Cancers are known to elude the immune system, for example, by MHC loss, FAS up-regulation, or increased secretion of TGF-beta. Recently, ligands of coinhibitory receptors like programmed cell death ligand–1 (PD-L1, B7-H1) have come to attention for their role in tumor immune escape. Various tumors have been tested for PD-L1 expression, and conflicting results were obtained regarding its correlative impact on patient survival. This study aimed to determine the prognostic relevance of PD-L1 expression for the survival of melanoma patients.

METHODS:

Paraffin-embedded nevi, primary melanoma, and in-transit, lymph node, and distant organ metastases from a set of 63 stages III-IV melanoma patients referred to the Netherlands Cancer Institute between 2000 and 2004 for a sentinel-node procedure or systemic therapy were studied. A large effort was invested in validating specific PD-L1 staining. In addition to immunological factors such as T-cell infiltration (CD8, CD4, and regulatory T cells), TGF-beta and MHC-I expression were assessed.

RESULTS:

Longitudinal analysis revealed no relevant PD-L1 expression on primary melanoma compared with metastatic disease.
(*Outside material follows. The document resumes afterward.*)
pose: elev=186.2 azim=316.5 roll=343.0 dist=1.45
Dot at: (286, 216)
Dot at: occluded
No significant correlations with prognosis were found regarding immunological factors, whereas known prognostic markers such as Breslow thickness and sex could be confirmed. Analyses of the overall survival of our patient cohort did not reveal a negative association with PD-L1 expression.

CONCLUSIONS:

Correlation of overall survival with PD-L1 expression by melanoma cells remains controversial, and future clinical studies should focus on antibody validation and time of analysis in respect to disease progression. Cancer 2011. © 2010 American Cancer Society.